İdlib “şu an için” öncelikli değil ama çok önemli olacak. Türkiye ve Suudi Arabistan’ın bir hayli “yatırımları” oldu İdlib’e. Bu yatırımlarından kolay vazgeçebilirler mi? ABD (Kürt bölgelerine yoğunlaştığı ve sonuç alabileceğini düşündüğü için) havlu attı ama Türkiye’nin elinde kalan iki etki alanından biri (diğeri Fırat Kalkanı bölgesi) İdlib.

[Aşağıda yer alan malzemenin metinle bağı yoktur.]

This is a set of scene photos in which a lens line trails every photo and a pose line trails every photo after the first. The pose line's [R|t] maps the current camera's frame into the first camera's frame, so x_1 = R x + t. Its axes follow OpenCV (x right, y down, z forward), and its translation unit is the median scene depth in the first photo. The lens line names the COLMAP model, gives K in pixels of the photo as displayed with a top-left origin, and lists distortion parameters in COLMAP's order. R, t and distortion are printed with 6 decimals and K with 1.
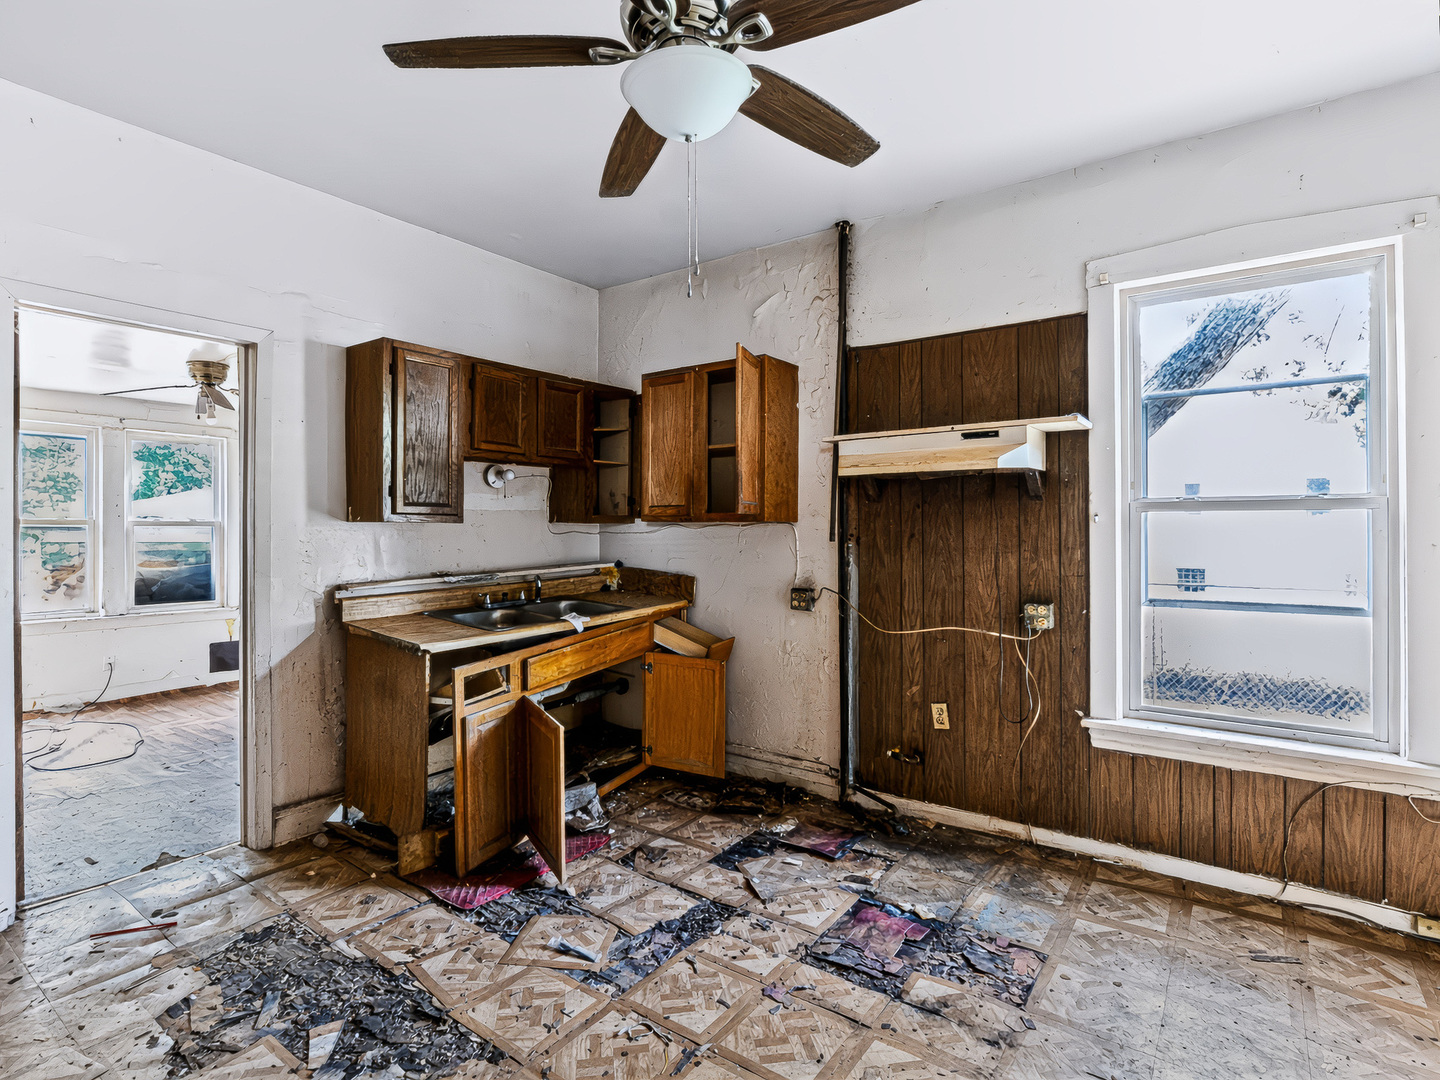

El Nusra daha da yalnızlaşacak ama ama diğer örgütler bir şekilde desteklenmeye devam edilecek. Üstüne Türkiye’nin “PYD ile savaşı sürdüreceğiz” söylemlerini de eklemek lazım.

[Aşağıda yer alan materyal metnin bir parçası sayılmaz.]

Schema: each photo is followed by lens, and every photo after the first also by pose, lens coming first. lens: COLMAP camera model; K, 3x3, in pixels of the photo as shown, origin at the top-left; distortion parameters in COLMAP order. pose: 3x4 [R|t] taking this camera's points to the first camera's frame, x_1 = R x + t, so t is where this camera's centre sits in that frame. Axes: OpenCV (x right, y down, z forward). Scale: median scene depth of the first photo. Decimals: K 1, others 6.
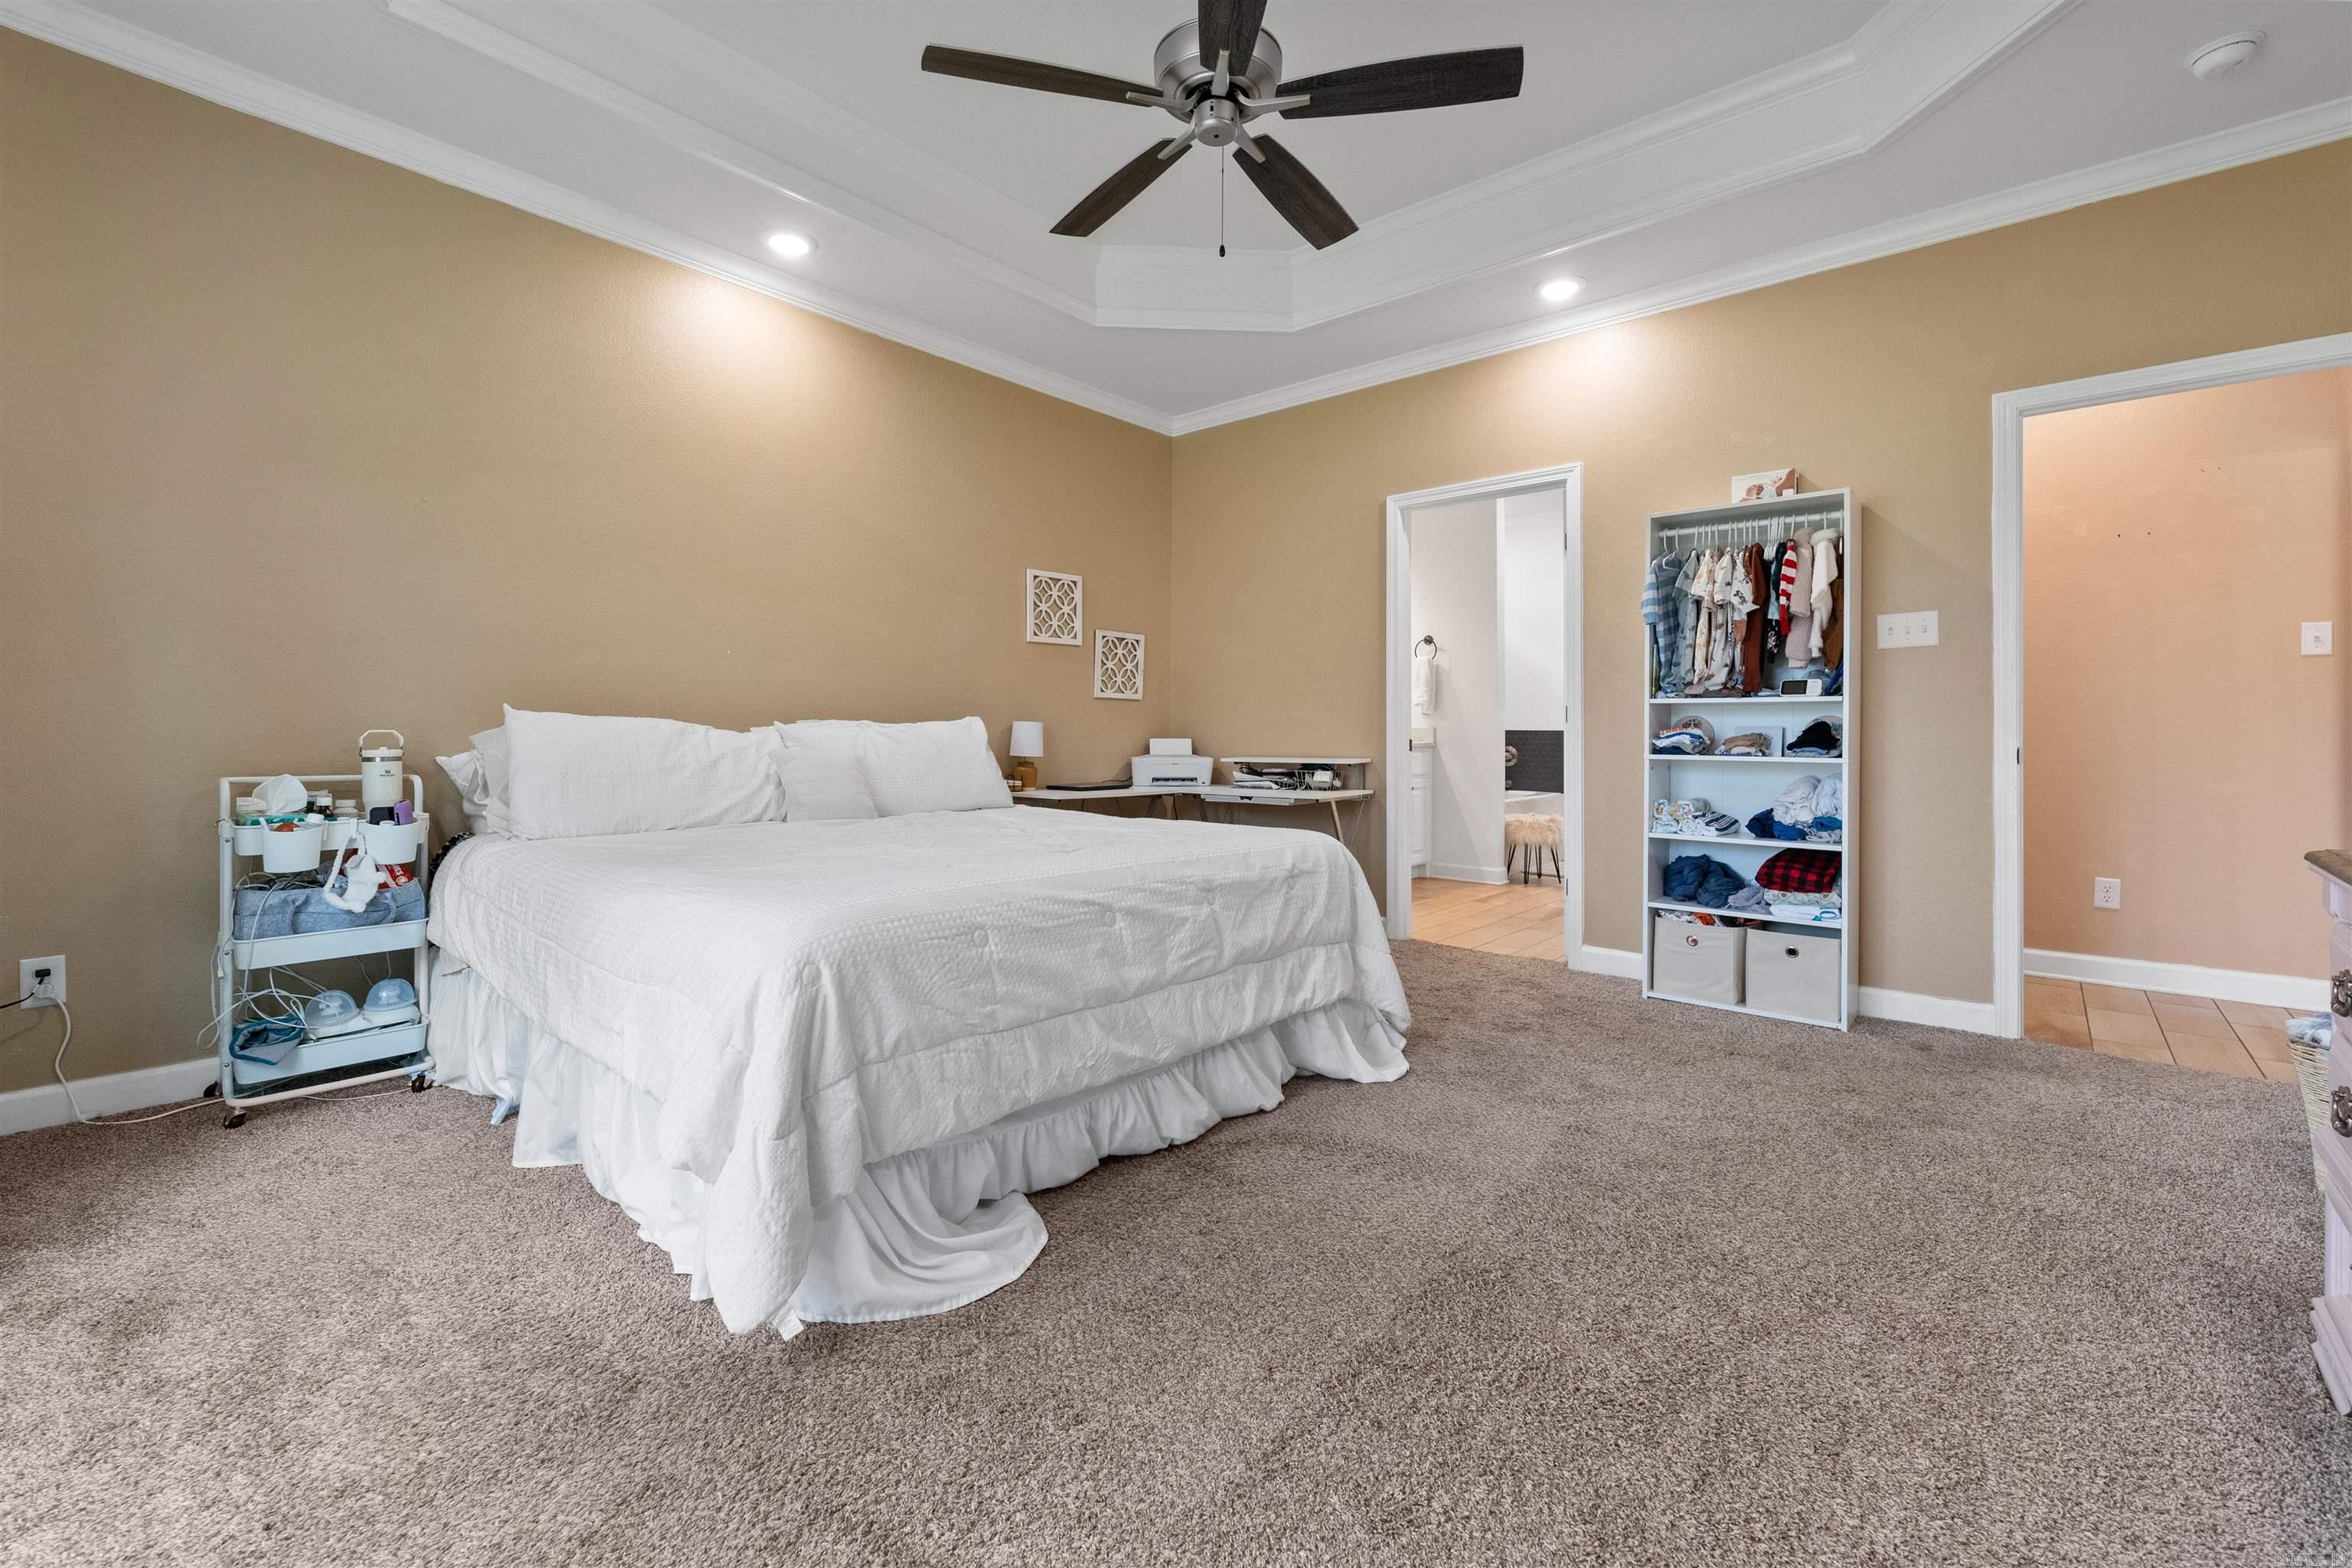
lens RADIAL K [[975.4, 0, 1167.1], [0, 975.4, 740.9], [0, 0, 1]] dist [0.003284, -0.000032]
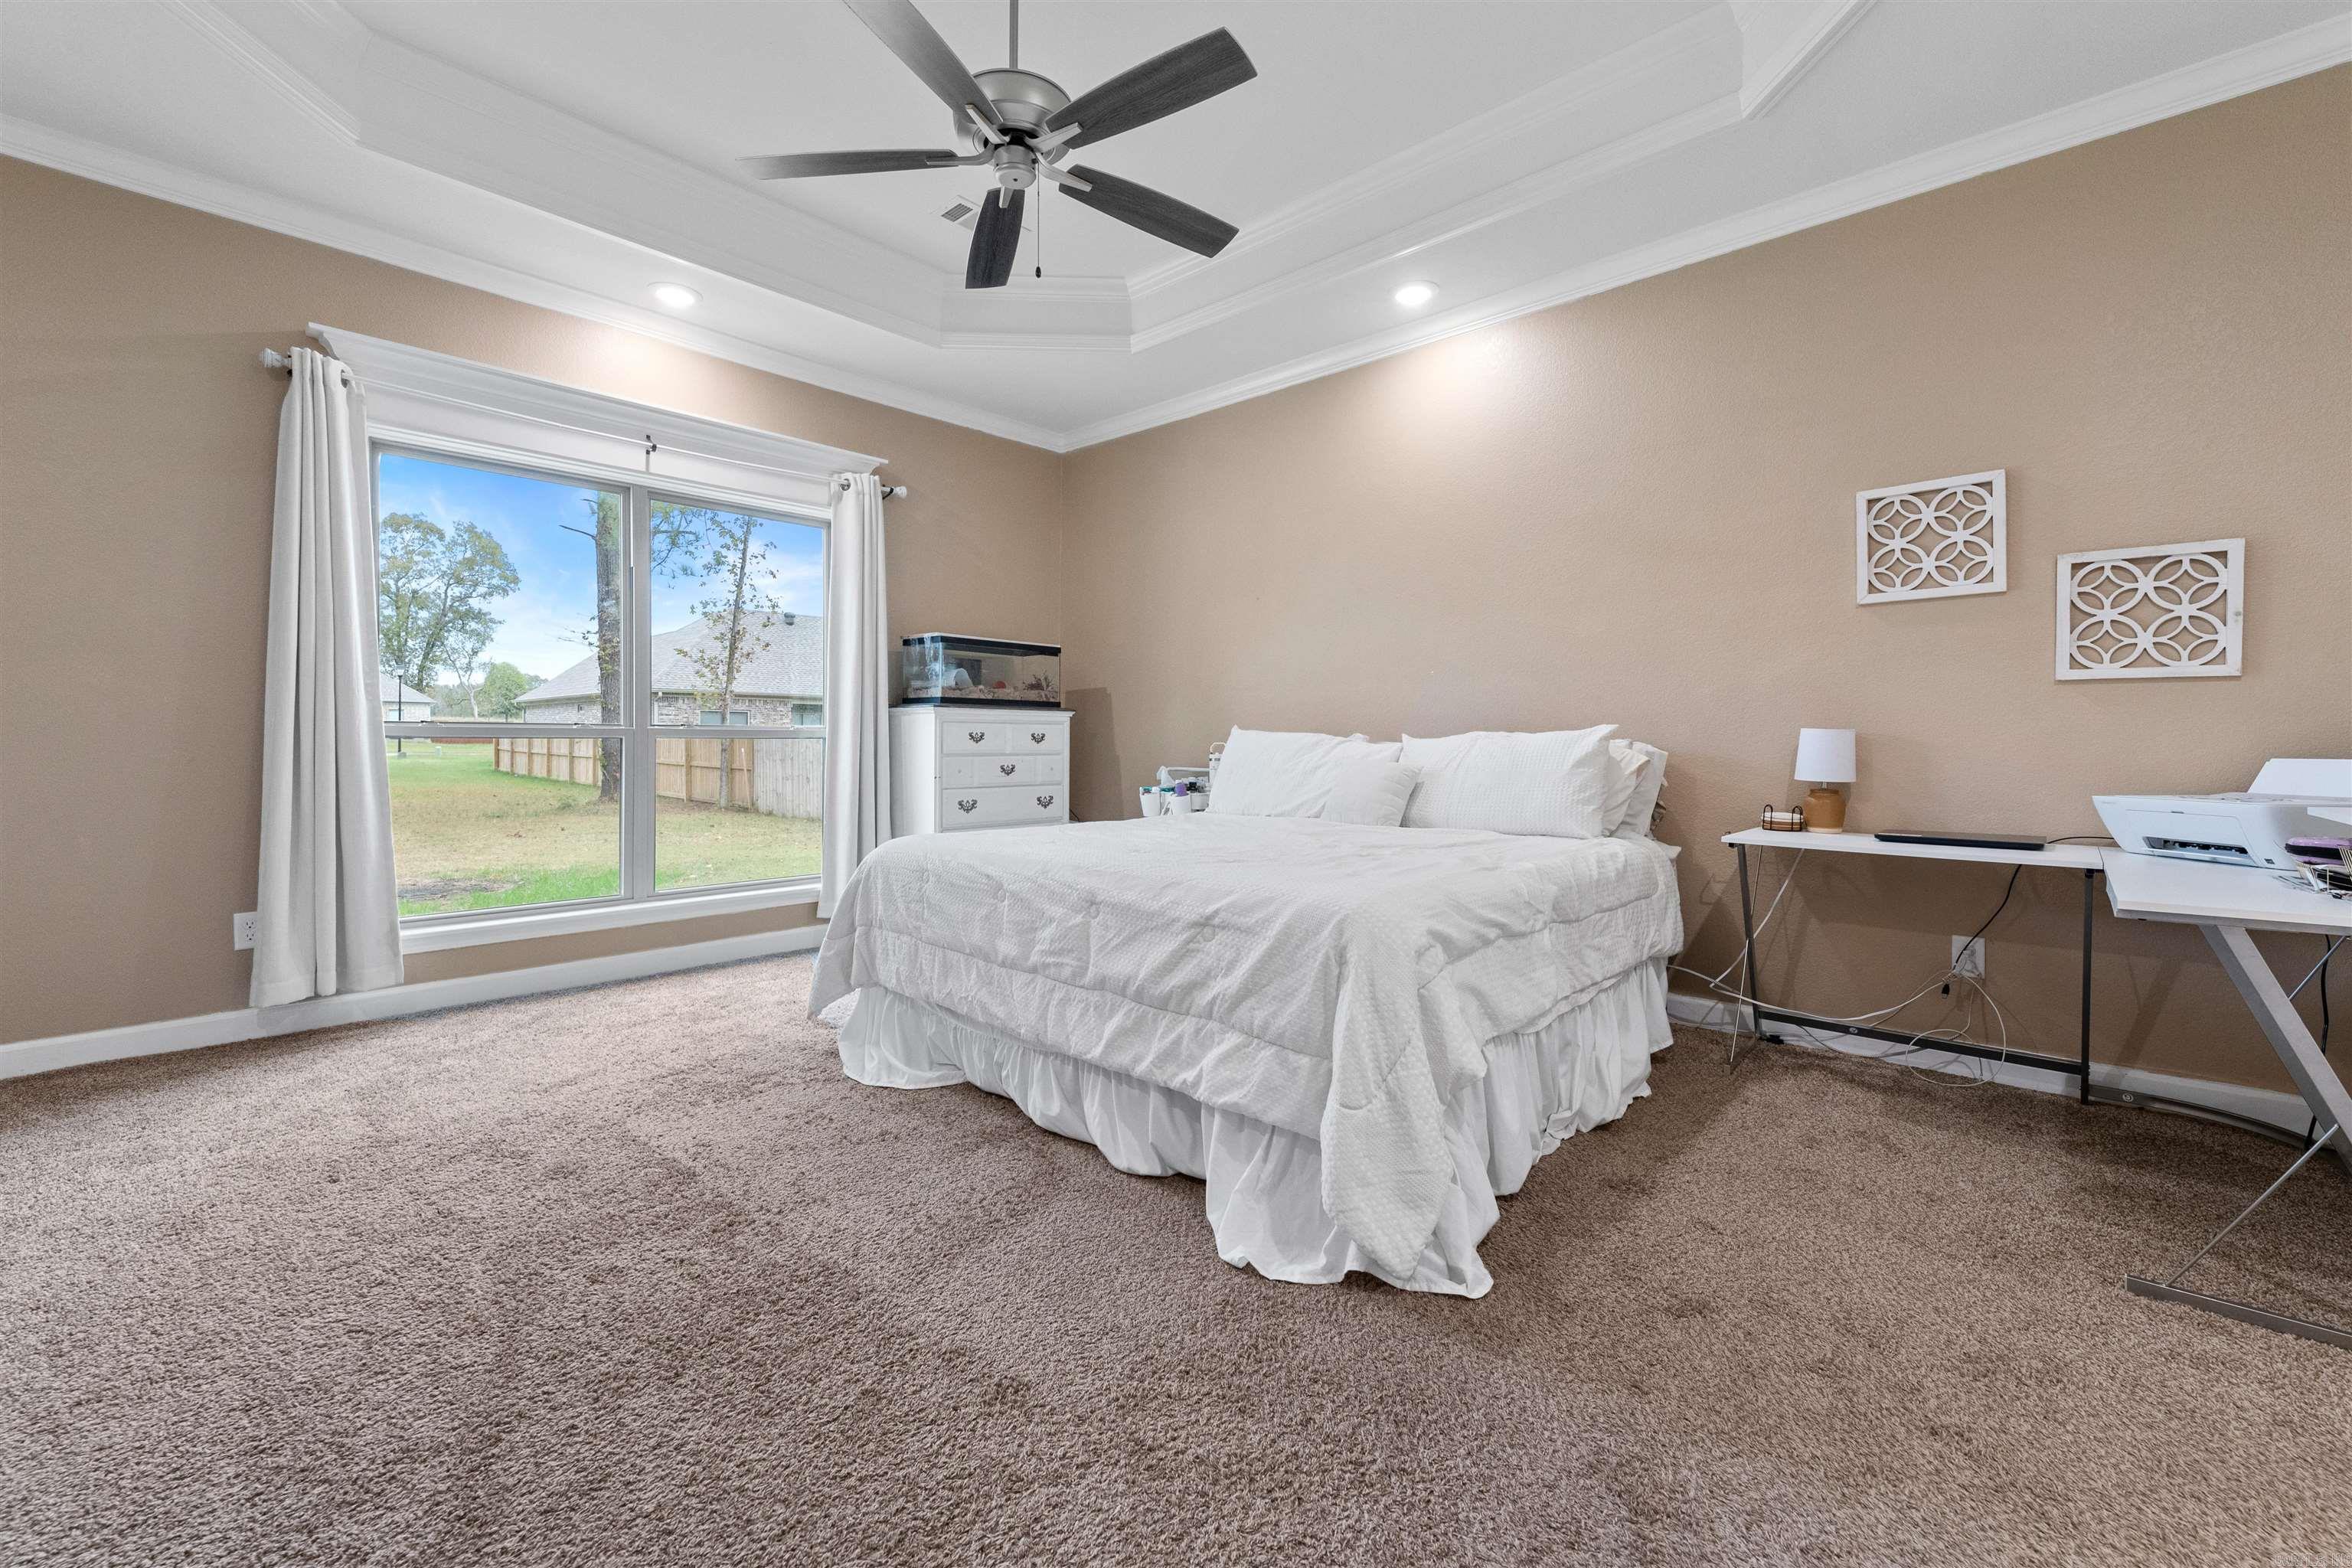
lens RADIAL K [[978.0, 0, 1174.9], [0, 978.0, 757.0], [0, 0, 1]] dist [-0.000274, -0.000022]
pose [[-0.029502, 0.011700, -0.999496, 0.780111], [-0.011623, 0.999860, 0.012047, -0.004619], [0.999497, 0.011973, -0.029362, 0.848498]]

Bu çetin savaşın sahada ve masada süreceği kesin ama Suriye’nin eski haline dönmesi (Kürt bölgesi dışında) zaman meselesi. Hemen olacak anlamında değil elbette, yaklaşık yedi yıldır süren savaşta daha önce olduğu gibi bundan sonra da öngörülemeyen gelişmeler olacaktır. Ama bu öngörülemeyen gelişmeler Suriye, Rusya ve İran’ın uzun vadeli strateji ile düşünen aklının performansını düşürmüyor.


Musa Özuğurlu Kimdir?

Gazeteci. Mesleğe 1994 yılında başladı. Çok sayıda radyo ve TV kanalının haber merkezlerinde editörlük, muhabirlik, program sunuculuğu yaptı. 2010 yılında TRT Türk’ün Suriye temsilcisi olarak çalışmaya başladı. Suriye’de 2011’de başlayan süreci 2016 yılına kadar yerinde takip eden az sayıda yabancı gazeteciden biridir. Alanı Suriye başta olmak üzere Ortadoğu. Serbest gazeteci olarak çalışmaktadır.